Velotour zu dritt

Frühling. Auch die Zeit, um die Velos wieder hervorzuholen. Meines war zwar während des ganzen milden Winters im Einsatz gewesen, und der perfekte Sohn war immer mal wieder zu Freund oder Freundin geradelt, doch gemeinsame Velotouren hatte es keine gegeben. Bis gestern. Die perfekte Tochter hatte einen Coiffeurtermin, und wir beschlossen, mit dem Velo ins nahe Städtchen zu fahren.

Perfekte Tochter vor dem Losfahren: „Soll ich die Kappe oder das Sonnenhüetli anziehen?“

Ich: „Den Velohelm!“

Ich checkte noch einmal meine Wetter-App und den Himmel. Kein Regen in Sicht.

„Wir können die Frühlingsjacken anziehen, Regenjacken brauchen wir keine.“

Perfekter Sohn beim Losfahren: „Wartet auf mich!!!!“

Wir liessen ihn vorausfahren, nach wenigen Metern schrie er: „Stopp! Ich halte an! Meine Hose rutscht runter…“

Anhalten. Hose rauf. Weiterfahren.

„Stopp! Anhalten! Meine Hose…“

Anhalten. Hose rauf.

„Perfekter Sohn, damit musst du jetzt leben. Wir können nicht alle zwei Meter anhalten, damit du deine Hose raufziehen kannst. Ui, perfekte Tochter, du hast chli wenig Luft in deinem Hinterrad. Hoffentlich geht das!“

Weiterfahren.

„Mami, es geht nicht! Wir müssen pumpen!“

„Ich habe keine Pumpe dabei. Fahr einfach.“

Um umzukehren und zu pumpen war die Zeit zu knapp.
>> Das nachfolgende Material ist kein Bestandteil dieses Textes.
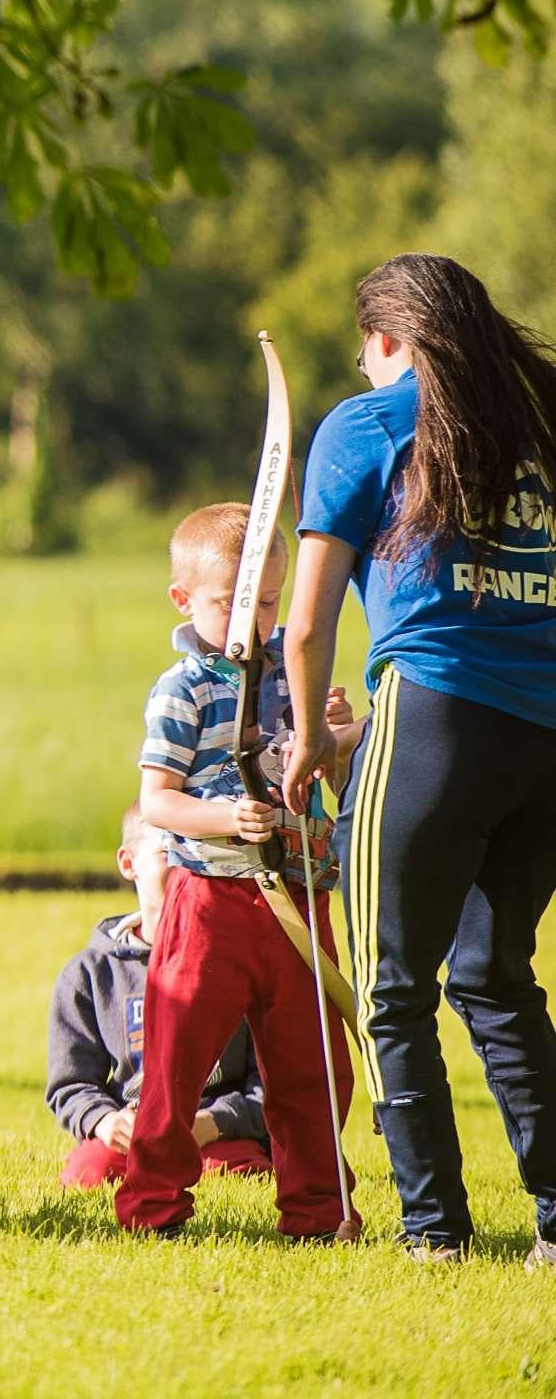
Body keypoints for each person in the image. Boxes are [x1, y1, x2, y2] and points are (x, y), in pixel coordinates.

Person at [282, 253, 556, 1270]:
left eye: (364, 350)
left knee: (395, 983)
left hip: (436, 715)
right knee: (495, 973)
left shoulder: (369, 424)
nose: (361, 367)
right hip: (549, 735)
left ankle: (435, 1232)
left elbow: (307, 624)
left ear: (390, 341)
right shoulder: (541, 427)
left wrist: (310, 736)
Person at [119, 504, 360, 1239]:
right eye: (231, 602)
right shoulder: (181, 687)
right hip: (209, 902)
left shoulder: (296, 665)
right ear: (184, 599)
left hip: (297, 896)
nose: (250, 619)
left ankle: (319, 1213)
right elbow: (157, 803)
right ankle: (153, 1207)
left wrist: (337, 738)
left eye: (265, 601)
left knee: (313, 1069)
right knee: (175, 1064)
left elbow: (328, 773)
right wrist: (227, 817)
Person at [48, 806, 271, 1189]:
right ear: (128, 863)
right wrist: (106, 1122)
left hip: (216, 1135)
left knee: (243, 1175)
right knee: (90, 1174)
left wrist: (212, 1123)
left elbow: (269, 1083)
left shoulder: (239, 962)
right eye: (169, 851)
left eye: (196, 850)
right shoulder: (89, 974)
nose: (186, 865)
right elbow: (71, 1085)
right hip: (132, 1133)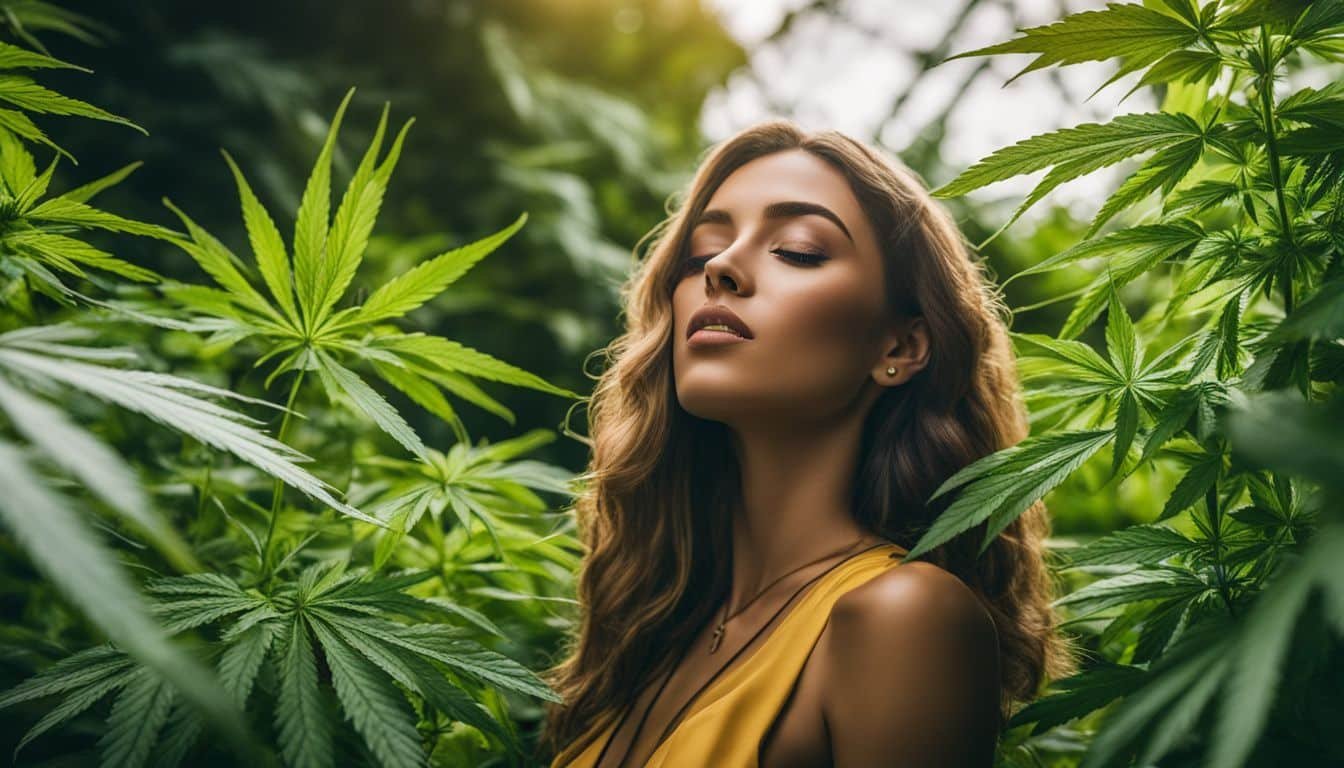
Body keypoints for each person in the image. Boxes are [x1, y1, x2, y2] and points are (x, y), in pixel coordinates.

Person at [538, 119, 1076, 767]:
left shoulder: (903, 617)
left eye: (797, 250)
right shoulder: (651, 637)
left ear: (899, 347)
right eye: (701, 253)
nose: (723, 268)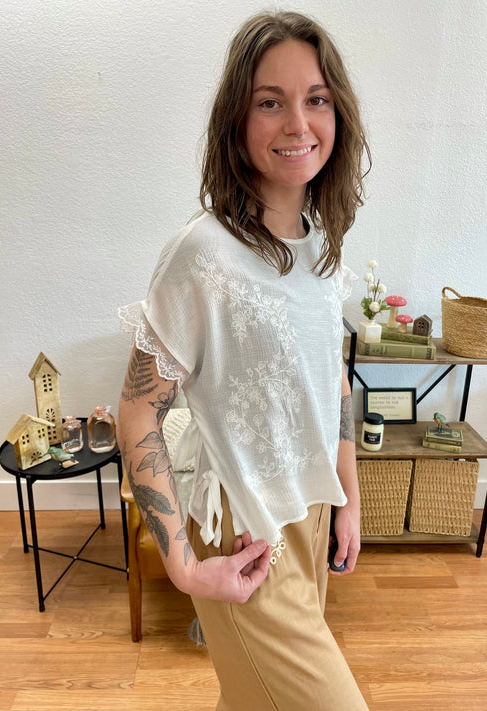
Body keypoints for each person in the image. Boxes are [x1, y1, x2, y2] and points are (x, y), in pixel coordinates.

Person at [117, 10, 371, 710]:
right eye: (269, 102)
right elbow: (137, 412)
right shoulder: (202, 254)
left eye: (315, 99)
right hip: (244, 531)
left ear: (337, 114)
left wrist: (348, 498)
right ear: (237, 118)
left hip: (310, 511)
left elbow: (329, 378)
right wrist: (181, 566)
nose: (298, 123)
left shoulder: (322, 243)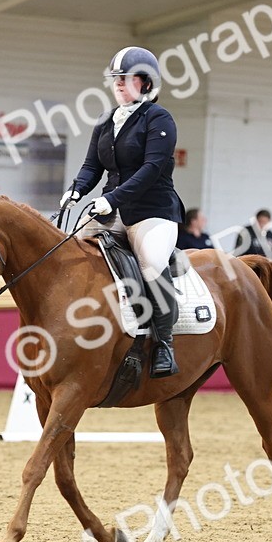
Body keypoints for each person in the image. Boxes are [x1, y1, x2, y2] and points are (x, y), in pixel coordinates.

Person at [61, 46, 186, 378]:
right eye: (115, 79)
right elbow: (92, 166)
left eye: (125, 78)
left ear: (144, 83)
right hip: (110, 208)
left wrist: (112, 198)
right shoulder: (105, 120)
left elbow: (152, 169)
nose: (118, 84)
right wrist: (76, 190)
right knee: (68, 249)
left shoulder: (159, 119)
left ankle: (164, 345)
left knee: (151, 262)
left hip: (153, 211)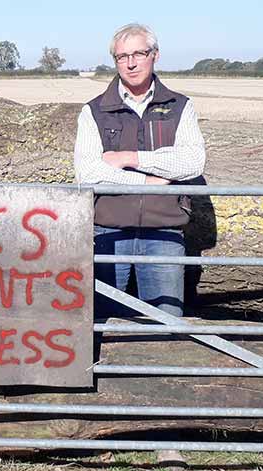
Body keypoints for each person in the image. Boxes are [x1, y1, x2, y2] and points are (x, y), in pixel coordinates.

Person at [74, 23, 206, 319]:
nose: (131, 63)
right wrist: (148, 179)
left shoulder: (180, 107)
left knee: (165, 323)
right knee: (102, 323)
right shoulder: (94, 110)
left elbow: (192, 162)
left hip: (164, 232)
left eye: (138, 54)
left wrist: (129, 157)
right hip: (108, 232)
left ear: (155, 55)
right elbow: (87, 172)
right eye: (122, 57)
„Mami, ich kann nicht mehr fahren, es ist zu anstrengend mit so wenig Luft!“

Anhalten. Den Pneu checken.

„Ach, so wenig Luft ist das gar nicht. Das geht schon.“

„Mami, ich glaube, mein Velo hat auch chli wenig Luft…“

„Vergiss es!“

Wir kamen auf die Hauptstrasse, es begann zu tröpfeln. So viel zu Wetter-App und Himmel. Ich fuhr voraus. Hinter mir…

„Du darfst mich nicht überholen! Spinnst du?! Hier fahren Autos!“

„Ich will aber nicht zuhinterst sein!“

„Mami, halt an!!!“

Anhalten.

„Was ist das Problem?“

„Ich will nicht zuhinterst fahren!“

„Ich auch nicht!“

„Okay. Dann fahre ich zuhinterst. Wer fährt voraus?“

„Ich nicht.“

„Ich auch nicht.“

Es regnete. Wir waren 500 Meter von zu Hause weg und hatten noch etwa zwei Kilometer vor uns. Die Bushaltestelle war in der Nähe, aber mit den Velos in den Bus? Nein.

Es wurde Zeit für einen Rollenwechsel. Exkursionsleitung statt Pannenhilfe.

„Perfekte Tochter, du fährst zuvorderst. Schön am Rand! Perfekter Sohn, du bist in der Mitte und überholst nicht! Ich fahre zuhinterst. Los!“

Es ging los.

„Links abbiegen! Wieder auf der rechten Seite fahren! Dort vorne rechts abbiegen, dem Wegweiser nach. Nicht zu schnell auf den Steinen! Stopp! Ab hier fahre ich voraus, dann du, dann du, immer schön am rechten Rand, in meinem Tempo. Was? Es ist anstrengend? Absteigen. Velo schieben. Wir haben es fast geschafft! Wie bitte? Für das letzte Stück willst du zuhinterst fahren? Ja, bitte sehr.“

Es regnete nicht mehr. Die perfekte Tochter betrat den Coiffeursalon pünktlich auf den Glockenschlag. Als sie fertig war, gönnten wir uns Kaffee und Kuchen und anschliessend eine kleine Shoppingtour.

Die Heimfahrt verlief bei strahlendem Sonnenschein ohne Zwischenfälle.

Ich meine: Einmal alle Kindervelos pumpen, und dann steht der Saison der Velotouren nichts mehr im Weg!